Task data Start Marker
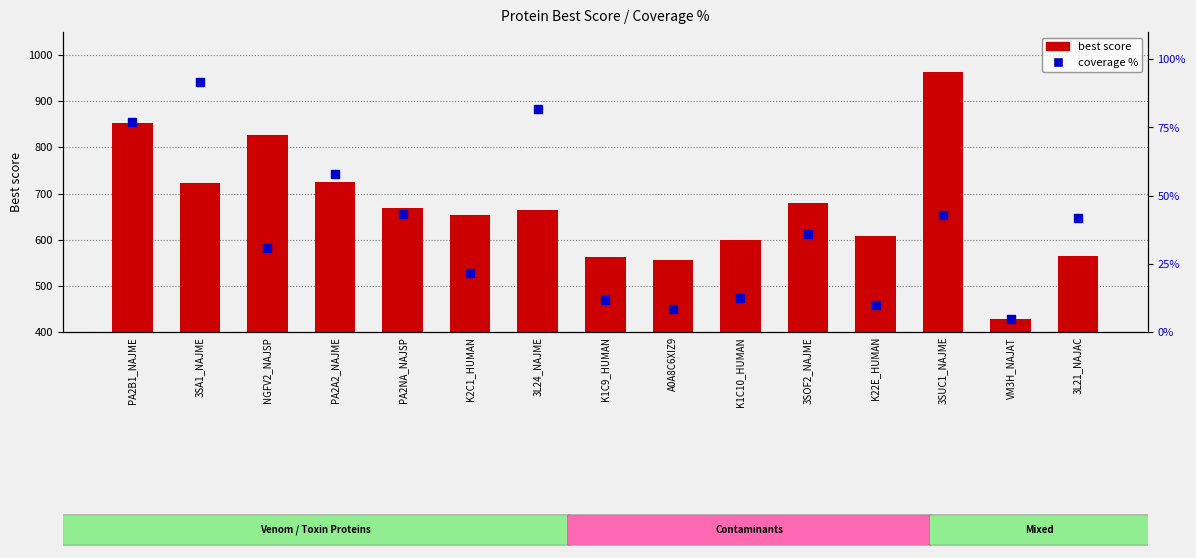

Which series reaches the minimum Y coordinate?

coverage %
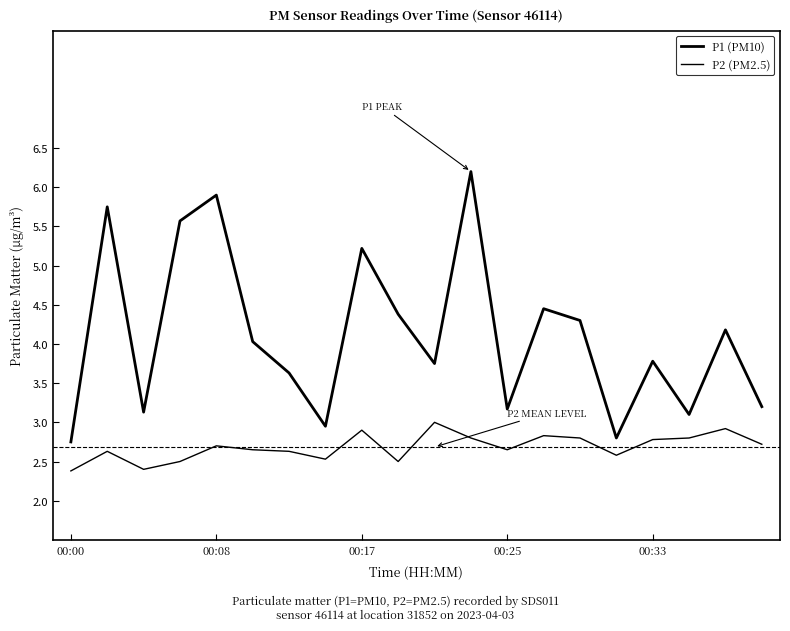

Does the chart display data point markers on the line(s)?

No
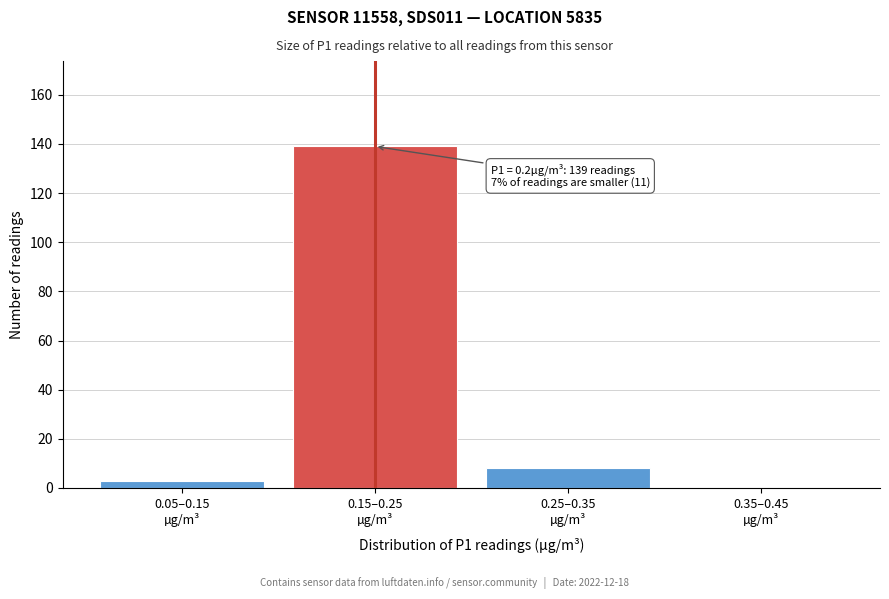

What is the greatest value displayed?

139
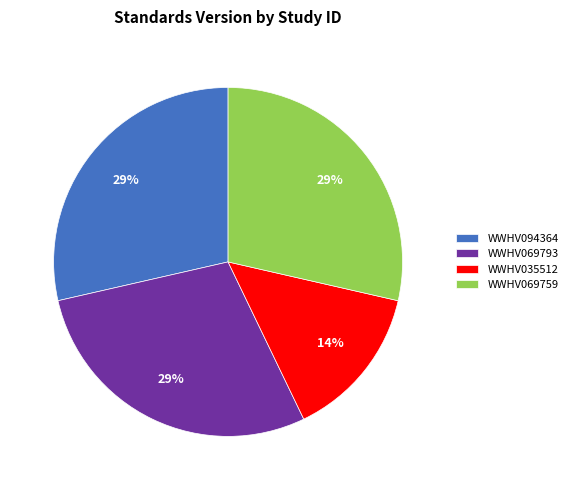

Is WWHV069759 the majority of the pie?

No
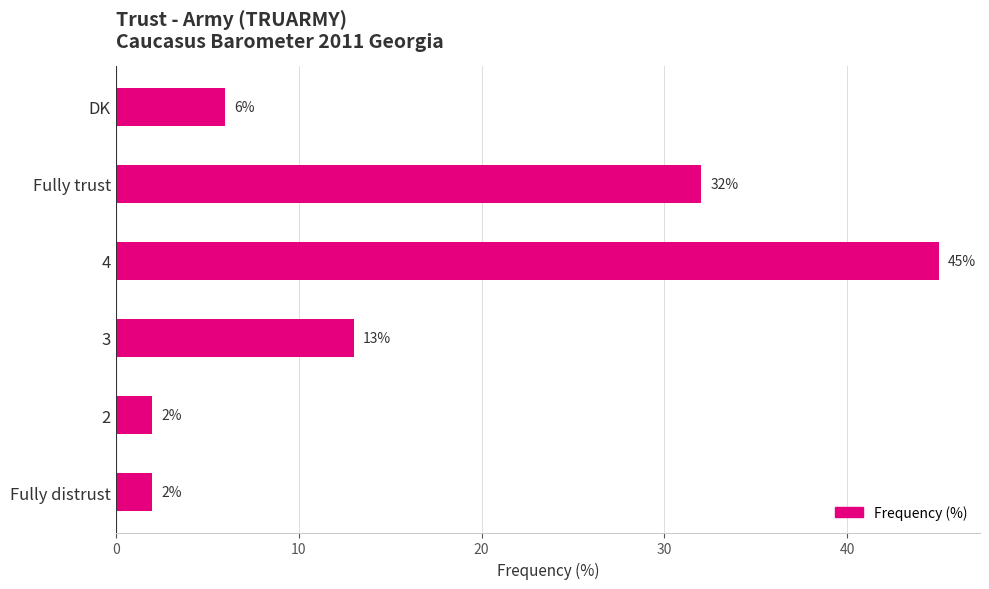

What is the greatest value displayed?

45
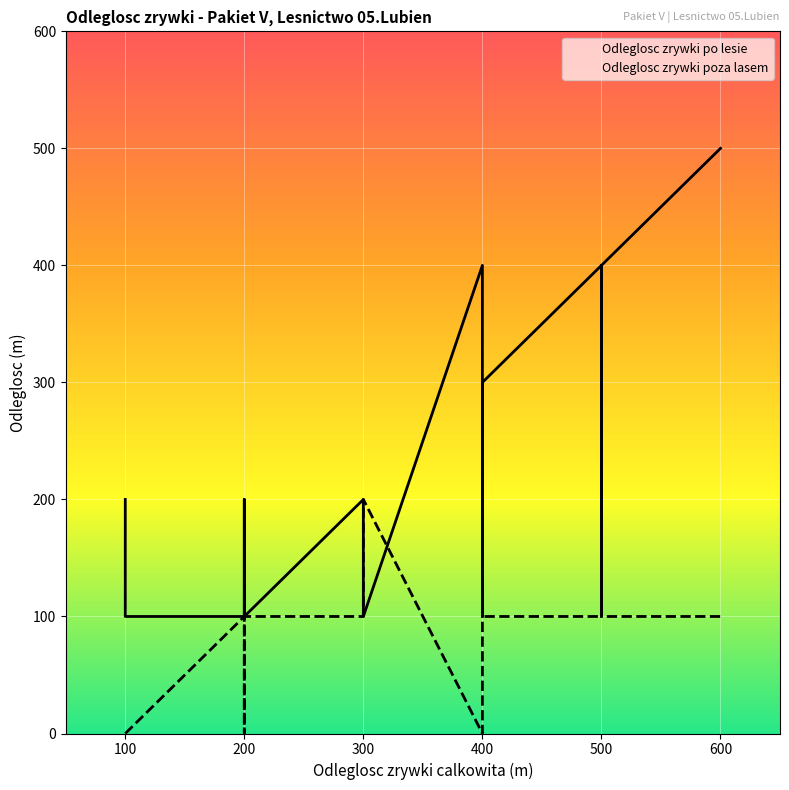

List the series in order of their overall mean, lowest first.

Odleglosc zrywki poza lasem, Odleglosc zrywki po lesie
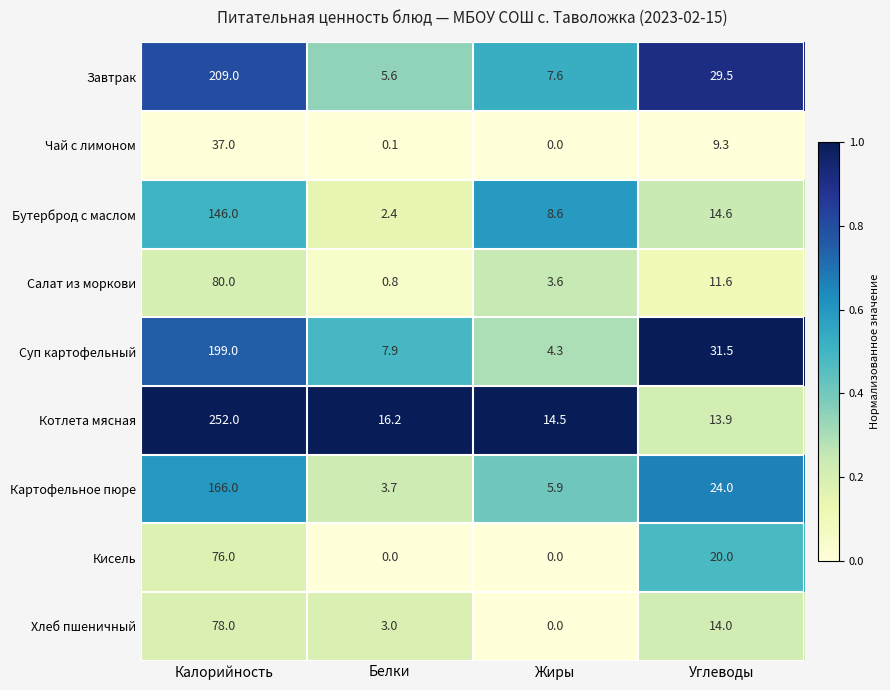

Which series has the largest total across all categories?

Котлета мясная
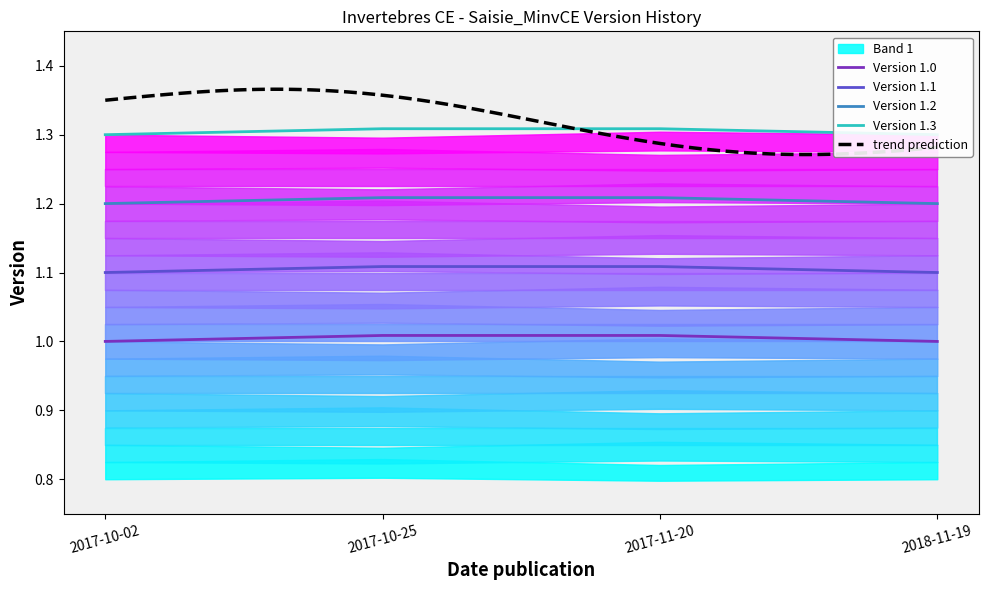

Does the chart have visible grid lines?

No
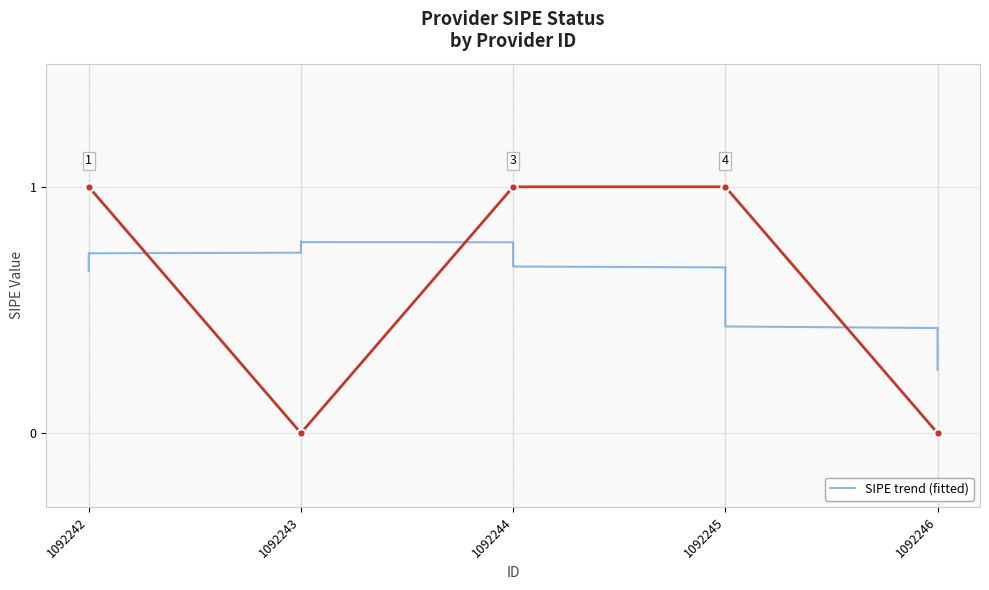

Is it true that the value at 1092242 is 2?

False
Task data End Marker
What you are asked to do.
Update the records by replacing every instance of "greatest value" with "highest value" and keeping all other text the same. Leave the pictures out of your answer.

Response.
Which series reaches the minimum Y coordinate?

coverage %

Does the chart display data point markers on the line(s)?

No

What is the highest value displayed?

139

Is WWHV069759 the majority of the pie?

No

What is the highest value displayed?

45

List the series in order of their overall mean, lowest first.

Odleglosc zrywki poza lasem, Odleglosc zrywki po lesie

Which series has the largest total across all categories?

Котлета мясная

Does the chart have visible grid lines?

No

Is it true that the value at 1092242 is 2?

False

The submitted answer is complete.